Based on that though I'd have to call "operator error" - sorry Klaus


----------



## FEBS (Nov 14, 2014)

Khristo said:


> Hey FEBS,
> 
> CF design does not seem to provide the best opportunities for fool proofing, but there is some, such as the "thicker" edge on the non-pin side.
> 
> ...



I will try to compare this evening on this issue the 1Dx, 5D3, 7D2 and the 7D


----------



## bbreitenauer (Nov 14, 2014)

It is not to believe! I think, we are in times, where a user guide is necessary for each handling.


----------



## DominoDude (Nov 14, 2014)

Klaus_Kleber said:


> jrista said:
> 
> 
> > Klaus Kleber said:
> ...



Not trying to say that you are stupid, but it's a stupid mistake/behaviour. The distinction is crucial. We can all F* up - I certainly have from time to time - but as a responsible adult I should take the consequences for my actions, and not try to shove the cost for my mistake onto others.


----------



## AmselAdans (Nov 14, 2014)

Well, design guru Don Norman tells us that such an event is not a showcase of the user's stupidity but of bad product design.
And I agree. The CF cards (or the slot or both) should be designed in a way, that there is one, only one, way to insert it into the camera.
Even worse, there is -as shown- more than one way to insert the card and this can damage the entire camera instead of just not working.
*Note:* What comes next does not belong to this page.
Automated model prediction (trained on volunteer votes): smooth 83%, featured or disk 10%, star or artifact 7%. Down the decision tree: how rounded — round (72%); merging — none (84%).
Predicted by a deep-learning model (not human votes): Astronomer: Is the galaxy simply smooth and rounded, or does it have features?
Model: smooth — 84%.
To the "Pff, he should have been careful" people: Something as trivial as putting a memory card into a camera should require the least concencration and effort. As this is not the case, as you have to be careful, this further hints to bad design.


----------



## RustyTheGeek (Nov 14, 2014)

Wow, this thread got a lot of attention...

While I love the CF card over other types of removable memory for performance and form factor, the fragile pin design is my only caveat/complaint. I'm an IT guy and I've used CF cards ever since they started. The pin design on CF cards is ancient. Almost nothing uses an exposed pin design like this anymore. (Remember IDE and SCSI hard drives?)
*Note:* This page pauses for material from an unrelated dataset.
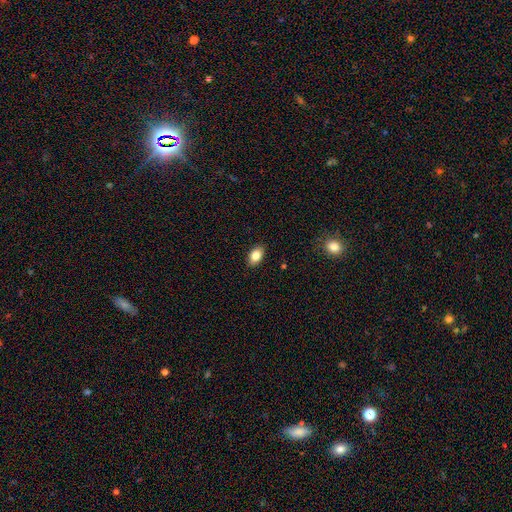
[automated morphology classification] This is clearly a smooth galaxy (84%). How rounded: clearly in between (90%). Merging: clearly none (89%).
I wouldn't be too hard on the OP. This CAN happen. And Canon didn't design it, it's the CF standard.

The trick is to simply take your time when inserting and NEVER PUSH TOO HARD. If the card doesn't slide in like butter, don't force it. There is something wrong and forcing it will always end in regret!

Fortunately, I've never bent any pins in something important like a camera but I did bend pins in a reader one time. It was a cheap plastic reader that flexed a bit too much so the card could easily get out of alignment.


----------



## Sportsgal501 (Nov 14, 2014)

RustyTheGeek said:


> Wow, this thread got a lot of attention...
> 
> The trick is to simply take your time when inserting and NEVER PUSH TOO HARD. If the card doesn't slide in like butter, don't force it. There is something wrong and forcing it will always end in regret!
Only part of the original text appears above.